Dans sa prison, Jean Morel ramena à la foi et à la fidélité un maçon normand, Jean Barbeville, qui, après avoir professé la foi évangélique, l'avait reniée. Il fut merveilleusement changé, grâce à l'exemple et aux prières de ce saint jeune homme, et dès lors il n'eut qu'un désir, celui de glorifier Dieu par sa mort. En qualité de relaps, il ne pouvait échapper au bûcher.

Il tint tête à ses juges ecclésiastiques avec une vigueur et une verdeur de propos remarquables. L'un d'eux lui ayant dit qu'il n'était qu'une « pauvre bête » et ne devait pas se mêler d'interpréter les Écritures, Barbeville répondit : « Bien ! prenez le cas que je ne suis qu'une bête et un âne, mais n'avez-vous jamais lu que Dieu ouvrit la bouche de l'ânesse du prophète Balaam pour la faire parler contre lui, pour autant que, la chargeant de coups, il voulait prophétiser mensonge contre les enfants de Dieu ? Si Dieu a ouvert la bouche d'une bête, êtes-vous ébahi maintenant s'il ouvre la mienne pour me faire parler contre les faussetés et mensonges que vous semez entre le peuple de Dieu ? »

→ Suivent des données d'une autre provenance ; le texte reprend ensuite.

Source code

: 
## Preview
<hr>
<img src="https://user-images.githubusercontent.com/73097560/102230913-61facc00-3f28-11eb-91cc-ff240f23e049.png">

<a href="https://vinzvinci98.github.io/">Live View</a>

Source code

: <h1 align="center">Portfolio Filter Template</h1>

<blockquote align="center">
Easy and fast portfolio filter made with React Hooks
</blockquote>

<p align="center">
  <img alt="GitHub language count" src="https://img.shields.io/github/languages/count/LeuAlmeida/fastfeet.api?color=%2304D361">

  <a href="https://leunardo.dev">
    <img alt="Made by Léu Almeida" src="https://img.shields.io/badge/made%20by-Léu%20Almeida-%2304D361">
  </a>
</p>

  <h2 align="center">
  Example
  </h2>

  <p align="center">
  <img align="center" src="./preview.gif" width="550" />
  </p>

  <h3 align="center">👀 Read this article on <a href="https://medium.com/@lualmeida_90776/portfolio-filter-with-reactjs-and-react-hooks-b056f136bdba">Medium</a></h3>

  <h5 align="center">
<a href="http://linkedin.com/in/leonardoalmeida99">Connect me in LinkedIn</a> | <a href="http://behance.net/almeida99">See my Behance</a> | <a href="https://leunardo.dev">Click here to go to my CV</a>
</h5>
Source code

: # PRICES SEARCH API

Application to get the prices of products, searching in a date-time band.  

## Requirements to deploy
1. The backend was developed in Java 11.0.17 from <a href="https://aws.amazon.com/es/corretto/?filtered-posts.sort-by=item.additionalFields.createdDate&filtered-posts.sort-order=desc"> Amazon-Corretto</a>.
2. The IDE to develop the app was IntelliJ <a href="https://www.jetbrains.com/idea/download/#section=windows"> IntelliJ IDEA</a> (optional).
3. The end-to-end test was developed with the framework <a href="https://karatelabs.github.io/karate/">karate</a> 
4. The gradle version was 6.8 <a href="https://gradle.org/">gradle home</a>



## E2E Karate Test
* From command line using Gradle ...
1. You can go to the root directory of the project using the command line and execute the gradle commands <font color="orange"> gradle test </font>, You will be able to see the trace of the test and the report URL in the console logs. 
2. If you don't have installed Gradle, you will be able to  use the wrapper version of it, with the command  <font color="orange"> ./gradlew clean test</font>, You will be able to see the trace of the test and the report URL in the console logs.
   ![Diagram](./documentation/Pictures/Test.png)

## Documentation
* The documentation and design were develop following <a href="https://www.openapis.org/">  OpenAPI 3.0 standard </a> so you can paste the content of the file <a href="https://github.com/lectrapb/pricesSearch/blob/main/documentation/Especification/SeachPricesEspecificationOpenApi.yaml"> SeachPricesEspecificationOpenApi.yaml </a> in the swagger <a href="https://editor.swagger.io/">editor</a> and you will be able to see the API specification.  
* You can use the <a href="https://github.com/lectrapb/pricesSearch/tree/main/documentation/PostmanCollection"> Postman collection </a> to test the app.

L'inquisiteur, Bénédicti, l'ayant déclaré hérétique, il fut envoyé devant la Grand'Chambre du Parlement de Paris, qui le condamna au feu. « On n'eût su voir, » dit Chandieu, « homme moins étonné de la mort qu'il était, et le zèle de Dieu s'accroissait en lui à vue d'oeil, tellement qu'il n'avait la bouche fermée. Ou il instruisait ceux qu'il rencontrait, ou étant seul, il ne cessait de chanter psaumes, en se réjouissant. » Revenu lui-même au bon Berger, il lui amena une pauvre brebis perdue, un misérable voleur, qui apprit de lui le secret de mourir en paix.

Il fut conduit bâillonné sur la place de Grève. On devait l'étrangler avant de le brûler, « mais la fureur du peuple ne voulut souffrir que la peine fut ainsi modérée. Et de peur qu'on n'aperçût sa constance en son visage, on dressa des fagots contre lui jusques au-dessus de sa tête. Mais la corde qui tenait ses mains serrées s'étant rompue, il commença à dresser ses mains jointes au ciel, ce qui étonna toute la troupe de ces bourreaux. Ainsi doucement, et sans grands signes de douleur, combien que la cruauté fût extrême, il rendit son âme à Dieu. »

Ce fut en mars 1559 que fut exécuté Barbeville. Quelques jours après lui, un vigneron , Pierre Chepet (5), était brûlé à la place Maubert, avec des raffinements odieux de cruauté. Ces deux exécutions étaient l'oeuvre de la Grand'Chambre du Parlement, composée des membres les plus fanatiques de ce corps. L'autre Chambre, qui comptait une majorité d'hommes plus modérés, penchait vers la tolérance et s'était bornée à bannir du royaume quatre luthériens traduits devant elle. Cette indulgence irrita les conseillers du roi et amena la fameuse Mercuriale du 10 juin, bientôt suivie du procès d'Anne du Bourg. Henri II, qui le fit arrêter, mourut d'ailleurs avant lui.

Mais ces événements méritent une étude plus détaillée, que nous allons leur consacrer.



LE PALAIS DE JUSTICE DE PARIS AU SEIZIÈME SIÈCLE


(1) Crespin, t. II, p 590.

(2) Crespin, t. II, p. 605.

(3) Voir plus haut p. 26, un extrait de la confession de ce jeune confesseur.

(4) Crespin, t. II, p. 641.

(5) Crespin, t. II, p. 646. Voyez plus loin notre étude sur la Bible livre des martyrs.